Auto-injector shot and prefilled syringes:
- It is given as a shot into the fatty part of the skin.
- This drug may be given at home.
- If you will be giving yourself the shot, your doctor or nurse will teach you how to give the shot.
- Follow how to use as you have been told by the doctor or read the package insert.
- Wash your hands before and after you give the shot.
- Do not use if the solution is cloudy, leaking, or has particles.
- This drug is colorless to a faint yellow. Do not use if the solution changes color.
- Before using this drug, take it out of the refrigerator and leave it at room temperature for 30 minutes.
- Move the site where you give the shot with each shot.
- Do not give into skin that is irritated, bruised, red, infected, or scarred.
- Do not rub the site where you give the shot.
- Throw syringe away after use. Do not use the same syringe more than one time.

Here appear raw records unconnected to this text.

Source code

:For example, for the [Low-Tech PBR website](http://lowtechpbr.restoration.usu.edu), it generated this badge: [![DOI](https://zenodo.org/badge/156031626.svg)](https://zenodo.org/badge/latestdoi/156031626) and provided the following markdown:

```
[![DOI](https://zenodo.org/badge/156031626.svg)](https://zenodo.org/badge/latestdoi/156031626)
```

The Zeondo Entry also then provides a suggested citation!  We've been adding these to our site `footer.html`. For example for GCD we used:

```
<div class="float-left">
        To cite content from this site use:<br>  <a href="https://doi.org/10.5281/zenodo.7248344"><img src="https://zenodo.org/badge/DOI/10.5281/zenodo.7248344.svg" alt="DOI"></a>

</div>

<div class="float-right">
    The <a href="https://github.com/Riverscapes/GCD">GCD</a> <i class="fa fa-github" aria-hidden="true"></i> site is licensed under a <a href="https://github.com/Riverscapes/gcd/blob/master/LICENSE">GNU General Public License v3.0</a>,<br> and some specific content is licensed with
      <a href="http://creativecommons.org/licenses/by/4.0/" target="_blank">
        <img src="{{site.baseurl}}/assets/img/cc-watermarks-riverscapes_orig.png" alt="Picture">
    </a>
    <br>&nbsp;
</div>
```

- Throw away needles in a needle/sharp disposal box. Do not reuse needles or other items. When the box is full, follow all local rules for getting rid of it. Talk with a doctor or pharmacist if you have any questions.
- Call your doctor to find out what to do.
- If you need to store this drug at home, talk with your doctor, nurse, or pharmacist about how to store it.
Auto-injector shot and prefilled syringes:
- Store in a refrigerator. Do not freeze.
- Store in original container.
- Protect from light.
- Keep all drugs in a safe place. Keep all drugs out of the reach of children and pets.
- Check with your pharmacist about how to throw out unused drugs.
- If your symptoms or health problems do not get better or if they become worse, call your doctor.
- Do not share your drugs with others and do not take anyone else’s drugs.
- Keep a list of all your drugs (prescription, natural products, vitamins, OTC) with you. Give this list to your doctor.
- Talk with the doctor before starting any new drug, including prescription or OTC, natural products, or vitamins.
- Some drugs may have another patient information leaflet. If you have any questions about this drug, please talk with your doctor, nurse, pharmacist, or other health care provider.
- If you think there has been an overdose, call your poison control center or get medical care right away. Be ready to tell or show what was taken, how much, and when it happened.